**To do**
Only lines holding "sistema" are wanted; copy each of them from the records below.

**Material provided**
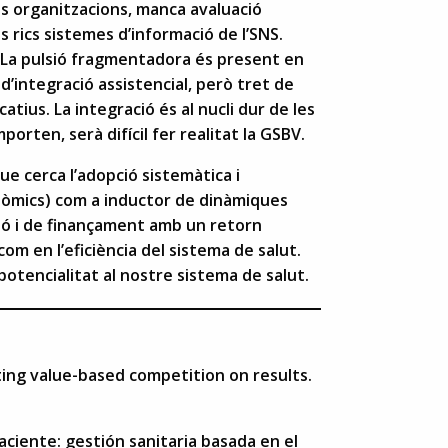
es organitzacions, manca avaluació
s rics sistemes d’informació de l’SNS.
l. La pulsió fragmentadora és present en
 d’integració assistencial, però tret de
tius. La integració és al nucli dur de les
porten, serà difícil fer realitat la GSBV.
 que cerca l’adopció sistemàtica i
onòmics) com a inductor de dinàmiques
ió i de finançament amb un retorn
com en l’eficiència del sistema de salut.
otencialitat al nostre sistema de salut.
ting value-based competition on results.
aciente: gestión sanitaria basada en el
--
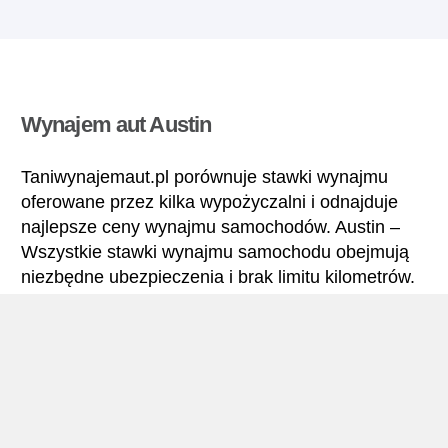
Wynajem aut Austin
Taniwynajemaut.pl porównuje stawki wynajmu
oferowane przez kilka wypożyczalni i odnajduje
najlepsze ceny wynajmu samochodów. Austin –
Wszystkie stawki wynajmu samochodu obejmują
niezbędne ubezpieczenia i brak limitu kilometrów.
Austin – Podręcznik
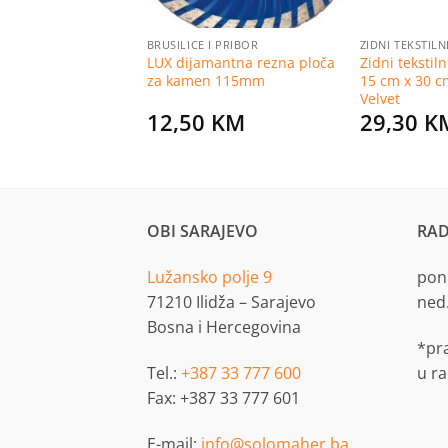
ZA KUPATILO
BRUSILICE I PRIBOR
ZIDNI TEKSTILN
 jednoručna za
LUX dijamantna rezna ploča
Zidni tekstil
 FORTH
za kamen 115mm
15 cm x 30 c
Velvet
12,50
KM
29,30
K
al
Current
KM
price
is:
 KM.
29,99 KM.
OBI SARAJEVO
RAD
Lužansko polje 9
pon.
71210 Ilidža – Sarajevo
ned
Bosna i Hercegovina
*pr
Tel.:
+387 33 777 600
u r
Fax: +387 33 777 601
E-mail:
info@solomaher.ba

**Answer below**
com en l’eficiència del sistema de salut.
otencialitat al nostre sistema de salut.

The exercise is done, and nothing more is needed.